[Exercise aim]
Transcribe the full abstract on the mosunetuzumab lymphoma trial without changing anything.

[Excerpted text]
━━━━━━━━━━━━━━━━━━━━
Background:

Mosunetuzumab (mosun) is a CD20xCD3 bispecific antibody that is active in relapsed/refractory follicular lymphoma. We designed a PET response adapted study for patients (pts) with untreated follicular lymphoma (FL) and marginal zone lymphoma (MZL) (NCT05169658).

Methods

This was a single center, open label, investigator-initiated response-adapted clinical trial in untreated pts with FL or MZL with indication for treatment. Pts received subcutaneous mosunetuzumab monotherapy for 8 cycles (Part A) employing step up dosing in cycle 1 (5/45/45 mg). A PET/CT was performed after 8 cycles, and pts in CR were observed without further treatment. Pts with SD or PR could receive 6 cycles of polatuzumab vedotin and obinutuzumab (Part B), followed by an end of treatment (EOT) PET/CT. The primary endpoint was best response as complete response (CR) rate. A CR rate of ≥80% is considered a promising signal of efficacy, based on retrospective benchmarks from chemoimmunotherapy in indolent lymphoma. Planned sample size of 42 patients. Interim efficacy and safety stopping rules were in place. PhasED-Seq (Kurtz et al. Nature Biotech 2021) was performed on baseline plasma specimens as well as at C3D1, after all mosun treatment, and after obinutuzumab and polatuzumab vedotin for those in PR.
━━━━━━━━━━━━━━━━━━━━
[Data listing]
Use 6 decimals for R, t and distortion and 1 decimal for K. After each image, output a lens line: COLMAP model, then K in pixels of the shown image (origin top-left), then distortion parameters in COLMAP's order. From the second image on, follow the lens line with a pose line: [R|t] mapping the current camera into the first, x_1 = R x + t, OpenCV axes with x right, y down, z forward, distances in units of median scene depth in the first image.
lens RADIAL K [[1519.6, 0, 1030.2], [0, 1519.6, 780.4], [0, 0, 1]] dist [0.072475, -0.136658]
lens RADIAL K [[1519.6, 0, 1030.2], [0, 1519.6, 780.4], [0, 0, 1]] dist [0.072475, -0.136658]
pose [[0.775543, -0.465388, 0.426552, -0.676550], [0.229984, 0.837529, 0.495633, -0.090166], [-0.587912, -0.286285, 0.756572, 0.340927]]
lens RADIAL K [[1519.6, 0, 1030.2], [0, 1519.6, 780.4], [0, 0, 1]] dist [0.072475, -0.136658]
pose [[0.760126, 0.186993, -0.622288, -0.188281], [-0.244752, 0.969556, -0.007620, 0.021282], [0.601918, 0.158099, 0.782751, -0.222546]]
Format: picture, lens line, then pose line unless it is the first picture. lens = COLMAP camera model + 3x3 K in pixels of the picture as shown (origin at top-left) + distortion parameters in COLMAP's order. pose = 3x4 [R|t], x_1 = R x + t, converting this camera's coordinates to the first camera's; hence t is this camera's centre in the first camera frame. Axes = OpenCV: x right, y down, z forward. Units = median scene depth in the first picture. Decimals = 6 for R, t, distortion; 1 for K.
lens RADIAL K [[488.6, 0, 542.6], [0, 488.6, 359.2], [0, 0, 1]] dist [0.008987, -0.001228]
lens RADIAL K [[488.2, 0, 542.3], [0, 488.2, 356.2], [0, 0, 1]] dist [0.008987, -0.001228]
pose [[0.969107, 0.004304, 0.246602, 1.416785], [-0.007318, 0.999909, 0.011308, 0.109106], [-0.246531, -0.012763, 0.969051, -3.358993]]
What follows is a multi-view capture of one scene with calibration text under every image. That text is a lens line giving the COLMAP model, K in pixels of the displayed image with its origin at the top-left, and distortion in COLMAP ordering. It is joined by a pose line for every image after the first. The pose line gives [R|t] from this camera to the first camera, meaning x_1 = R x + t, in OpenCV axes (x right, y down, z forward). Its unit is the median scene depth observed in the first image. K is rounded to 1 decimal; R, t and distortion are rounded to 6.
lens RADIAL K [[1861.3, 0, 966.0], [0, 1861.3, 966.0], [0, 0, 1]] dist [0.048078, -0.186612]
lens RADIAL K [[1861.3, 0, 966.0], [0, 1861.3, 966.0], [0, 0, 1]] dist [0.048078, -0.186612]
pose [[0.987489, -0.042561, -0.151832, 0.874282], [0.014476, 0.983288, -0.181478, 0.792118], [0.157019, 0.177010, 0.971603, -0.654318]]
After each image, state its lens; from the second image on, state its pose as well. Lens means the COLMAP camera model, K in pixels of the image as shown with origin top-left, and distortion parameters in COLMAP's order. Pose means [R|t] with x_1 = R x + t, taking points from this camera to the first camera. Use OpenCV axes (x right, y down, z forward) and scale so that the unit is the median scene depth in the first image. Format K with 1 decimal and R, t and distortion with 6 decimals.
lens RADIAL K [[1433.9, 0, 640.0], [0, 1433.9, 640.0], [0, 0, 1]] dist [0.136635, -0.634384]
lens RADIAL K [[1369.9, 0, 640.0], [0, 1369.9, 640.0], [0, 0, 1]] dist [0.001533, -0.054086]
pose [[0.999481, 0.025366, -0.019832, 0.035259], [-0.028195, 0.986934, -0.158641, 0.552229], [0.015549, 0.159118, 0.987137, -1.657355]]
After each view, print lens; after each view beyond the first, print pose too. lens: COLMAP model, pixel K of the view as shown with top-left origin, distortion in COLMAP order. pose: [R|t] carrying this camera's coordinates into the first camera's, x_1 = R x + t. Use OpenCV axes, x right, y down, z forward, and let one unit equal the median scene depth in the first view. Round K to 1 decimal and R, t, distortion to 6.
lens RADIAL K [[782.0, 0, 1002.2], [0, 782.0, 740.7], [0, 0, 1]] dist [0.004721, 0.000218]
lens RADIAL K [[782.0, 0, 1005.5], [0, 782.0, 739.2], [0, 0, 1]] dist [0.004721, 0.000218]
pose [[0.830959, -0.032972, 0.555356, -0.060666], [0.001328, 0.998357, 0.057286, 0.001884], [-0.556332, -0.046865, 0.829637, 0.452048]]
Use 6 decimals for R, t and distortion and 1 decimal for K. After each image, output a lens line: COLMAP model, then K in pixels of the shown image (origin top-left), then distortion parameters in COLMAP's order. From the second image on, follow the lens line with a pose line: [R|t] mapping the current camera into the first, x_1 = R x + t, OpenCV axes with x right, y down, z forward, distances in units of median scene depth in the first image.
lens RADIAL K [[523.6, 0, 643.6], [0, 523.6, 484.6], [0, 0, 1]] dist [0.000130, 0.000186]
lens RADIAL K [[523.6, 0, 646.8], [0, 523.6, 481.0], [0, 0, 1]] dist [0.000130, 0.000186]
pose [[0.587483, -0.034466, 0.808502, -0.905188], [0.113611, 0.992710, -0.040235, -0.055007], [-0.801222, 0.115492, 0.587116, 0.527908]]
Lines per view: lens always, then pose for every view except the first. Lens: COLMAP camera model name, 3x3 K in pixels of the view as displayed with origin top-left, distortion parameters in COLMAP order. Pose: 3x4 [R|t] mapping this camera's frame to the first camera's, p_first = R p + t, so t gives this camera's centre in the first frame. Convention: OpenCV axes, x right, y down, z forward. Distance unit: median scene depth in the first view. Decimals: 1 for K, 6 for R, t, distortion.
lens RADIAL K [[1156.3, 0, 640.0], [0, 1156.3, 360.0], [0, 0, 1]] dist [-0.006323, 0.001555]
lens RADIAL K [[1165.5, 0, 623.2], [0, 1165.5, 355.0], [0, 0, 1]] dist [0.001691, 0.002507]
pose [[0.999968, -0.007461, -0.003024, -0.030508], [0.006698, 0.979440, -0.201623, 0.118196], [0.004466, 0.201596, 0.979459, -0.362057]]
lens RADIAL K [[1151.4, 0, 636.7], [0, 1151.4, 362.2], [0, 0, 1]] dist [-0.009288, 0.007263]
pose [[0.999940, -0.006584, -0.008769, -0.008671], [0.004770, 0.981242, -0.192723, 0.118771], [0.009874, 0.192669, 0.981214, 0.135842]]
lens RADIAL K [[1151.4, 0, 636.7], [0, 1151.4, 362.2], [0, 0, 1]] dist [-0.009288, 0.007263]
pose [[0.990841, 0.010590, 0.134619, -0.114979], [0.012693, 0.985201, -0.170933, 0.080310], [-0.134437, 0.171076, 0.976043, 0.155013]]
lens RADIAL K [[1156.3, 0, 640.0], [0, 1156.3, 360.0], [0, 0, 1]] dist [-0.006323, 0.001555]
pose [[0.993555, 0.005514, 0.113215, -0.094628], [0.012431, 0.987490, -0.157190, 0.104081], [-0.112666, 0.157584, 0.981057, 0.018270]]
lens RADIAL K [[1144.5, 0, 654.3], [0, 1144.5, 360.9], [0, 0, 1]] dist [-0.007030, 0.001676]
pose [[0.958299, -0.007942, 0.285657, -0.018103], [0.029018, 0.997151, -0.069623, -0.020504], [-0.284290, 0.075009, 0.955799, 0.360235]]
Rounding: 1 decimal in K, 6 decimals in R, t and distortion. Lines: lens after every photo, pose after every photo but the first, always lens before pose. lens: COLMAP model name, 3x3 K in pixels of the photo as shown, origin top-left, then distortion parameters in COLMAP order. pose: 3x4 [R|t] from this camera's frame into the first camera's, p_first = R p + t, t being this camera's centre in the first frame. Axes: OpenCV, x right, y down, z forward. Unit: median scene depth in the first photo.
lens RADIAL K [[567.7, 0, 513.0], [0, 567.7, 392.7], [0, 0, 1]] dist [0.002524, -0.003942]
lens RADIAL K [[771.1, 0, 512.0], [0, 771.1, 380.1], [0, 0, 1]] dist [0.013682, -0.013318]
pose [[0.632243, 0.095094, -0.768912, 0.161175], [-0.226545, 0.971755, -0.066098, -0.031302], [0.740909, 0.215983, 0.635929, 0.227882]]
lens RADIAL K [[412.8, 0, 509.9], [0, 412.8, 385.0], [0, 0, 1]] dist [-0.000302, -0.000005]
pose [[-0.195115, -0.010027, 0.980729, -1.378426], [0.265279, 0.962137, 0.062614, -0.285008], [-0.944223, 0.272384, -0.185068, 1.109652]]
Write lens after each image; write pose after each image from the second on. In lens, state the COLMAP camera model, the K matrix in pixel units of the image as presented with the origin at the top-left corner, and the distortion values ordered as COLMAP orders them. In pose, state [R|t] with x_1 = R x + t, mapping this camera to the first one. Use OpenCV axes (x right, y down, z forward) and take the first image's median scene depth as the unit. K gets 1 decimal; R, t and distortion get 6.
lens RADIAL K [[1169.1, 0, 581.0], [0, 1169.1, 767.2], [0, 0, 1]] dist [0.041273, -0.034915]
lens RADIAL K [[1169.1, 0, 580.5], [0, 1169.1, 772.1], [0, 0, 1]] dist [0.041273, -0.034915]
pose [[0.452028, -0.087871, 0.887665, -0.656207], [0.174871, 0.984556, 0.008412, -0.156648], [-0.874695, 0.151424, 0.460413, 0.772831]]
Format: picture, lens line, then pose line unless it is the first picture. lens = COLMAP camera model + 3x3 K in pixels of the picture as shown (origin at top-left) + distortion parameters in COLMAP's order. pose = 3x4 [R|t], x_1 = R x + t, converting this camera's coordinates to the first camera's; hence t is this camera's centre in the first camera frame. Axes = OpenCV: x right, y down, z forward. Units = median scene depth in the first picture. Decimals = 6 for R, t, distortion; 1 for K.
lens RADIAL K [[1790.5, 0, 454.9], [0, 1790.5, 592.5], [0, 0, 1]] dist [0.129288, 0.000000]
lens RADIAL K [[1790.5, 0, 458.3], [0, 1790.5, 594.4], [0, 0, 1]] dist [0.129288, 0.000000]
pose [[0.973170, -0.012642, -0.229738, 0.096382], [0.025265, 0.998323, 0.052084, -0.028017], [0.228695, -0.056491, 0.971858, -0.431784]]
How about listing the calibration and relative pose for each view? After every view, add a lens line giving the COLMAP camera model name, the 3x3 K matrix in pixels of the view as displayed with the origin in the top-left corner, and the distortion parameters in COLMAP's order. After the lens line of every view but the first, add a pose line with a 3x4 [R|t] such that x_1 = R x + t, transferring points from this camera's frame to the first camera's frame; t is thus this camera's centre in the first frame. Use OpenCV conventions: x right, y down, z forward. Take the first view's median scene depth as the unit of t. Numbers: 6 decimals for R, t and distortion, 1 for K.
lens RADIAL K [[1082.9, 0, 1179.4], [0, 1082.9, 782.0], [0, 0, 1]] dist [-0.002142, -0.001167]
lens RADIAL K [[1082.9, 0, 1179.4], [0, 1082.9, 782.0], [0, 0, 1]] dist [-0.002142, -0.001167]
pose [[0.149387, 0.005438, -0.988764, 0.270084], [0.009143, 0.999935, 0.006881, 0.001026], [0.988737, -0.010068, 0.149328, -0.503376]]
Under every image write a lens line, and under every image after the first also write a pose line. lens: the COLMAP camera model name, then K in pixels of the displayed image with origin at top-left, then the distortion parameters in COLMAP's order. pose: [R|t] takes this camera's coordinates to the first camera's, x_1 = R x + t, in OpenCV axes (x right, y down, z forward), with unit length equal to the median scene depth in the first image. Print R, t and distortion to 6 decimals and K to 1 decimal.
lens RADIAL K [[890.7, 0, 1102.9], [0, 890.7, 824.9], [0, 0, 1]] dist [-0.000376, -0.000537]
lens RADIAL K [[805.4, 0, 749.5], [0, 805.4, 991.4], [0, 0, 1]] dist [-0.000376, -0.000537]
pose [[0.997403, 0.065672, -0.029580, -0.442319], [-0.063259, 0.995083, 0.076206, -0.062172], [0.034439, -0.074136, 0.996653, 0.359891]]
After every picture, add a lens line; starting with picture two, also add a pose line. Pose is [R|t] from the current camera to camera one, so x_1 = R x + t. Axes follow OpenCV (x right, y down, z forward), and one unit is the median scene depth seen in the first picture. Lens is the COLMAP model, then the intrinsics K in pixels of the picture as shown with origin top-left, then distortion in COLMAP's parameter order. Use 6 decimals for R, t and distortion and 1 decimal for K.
━━━━━━━━━━━━━━━━━━━━
[Answer for the task]
Background:

Mosunetuzumab (mosun) is a CD20xCD3 bispecific antibody that is active in relapsed/refractory follicular lymphoma. We designed a PET response adapted study for patients (pts) with untreated follicular lymphoma (FL) and marginal zone lymphoma (MZL) (NCT05169658).

Methods

This was a single center, open label, investigator-initiated response-adapted clinical trial in untreated pts with FL or MZL with indication for treatment. Pts received subcutaneous mosunetuzumab monotherapy for 8 cycles (Part A) employing step up dosing in cycle 1 (5/45/45 mg). A PET/CT was performed after 8 cycles, and pts in CR were observed without further treatment. Pts with SD or PR could receive 6 cycles of polatuzumab vedotin and obinutuzumab (Part B), followed by an end of treatment (EOT) PET/CT. The primary endpoint was best response as complete response (CR) rate. A CR rate of ≥80% is considered a promising signal of efficacy, based on retrospective benchmarks from chemoimmunotherapy in indolent lymphoma. Planned sample size of 42 patients. Interim efficacy and safety stopping rules were in place. PhasED-Seq (Kurtz et al. Nature Biotech 2021) was performed on baseline plasma specimens as well as at C3D1, after all mosun treatment, and after obinutuzumab and polatuzumab vedotin for those in PR.